Personal information
- Born: 3 February 1895 Ware, Hertfordshire, England
- Died: 4 April 1975 (aged 80) Harmondsworth, London, Great Britain
- Height: 1.80 m (5 ft 11 in)
- Weight: 74 kg (163 lb)

Sport
- Sport: Athletics
- Events: 5000 m, 10,000 m
- Club: Birchfield Harriers Surrey AC

Achievements and titles
- Personal bests: 5000 m – 15:20.4e (1924) 10000 m – 32:08.8e (1920)

Medal record
Representing England
International Cross Country Championships
| Gold medal – first place | 1920 Belfast | Team |

= Charles Clibbon =

English long-distance runner (1895–1975)

Charles Thomas Clibbon (3 February 1895 – 4 April 1975) was an English long-distance runner, who competed at the 1920 and 1924 Summer Olympics.

== Career ==
Clibbon became the National 10 mile champion after winning the AAA Championships title at the 1920 AAA Championships.

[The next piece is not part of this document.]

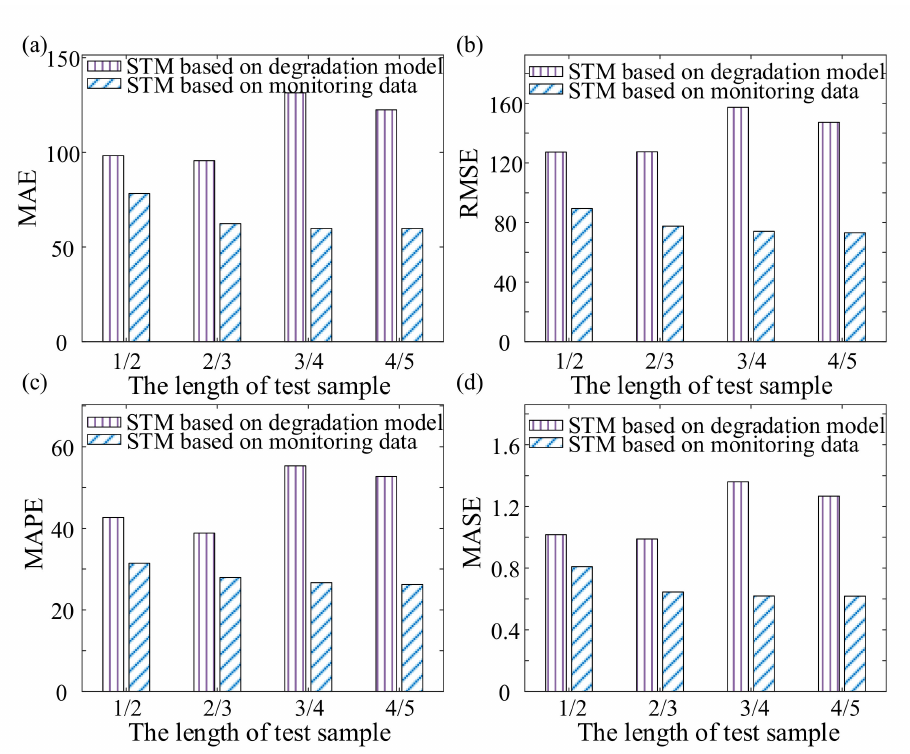
Figure 7. MAE, RMSE, MAPE, and MASE results of Set #4 based on the different test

The following month, he competed at the 1920 Olympic Games in Antwerp, Belgium, where he failed to finish the 10,000 metres final. In 1920, Clibbon also finished fourth at the 1920 International Cross Country Championships, winning a gold medal with the English team.

Clibbon finished second behind Halland Britton in the 10 miles event at the 1922 AAA Championships.

Two years later, at the 1924 Olympic Games, he placed sixth in the 5000 metres and 14th in the 10,000 metres.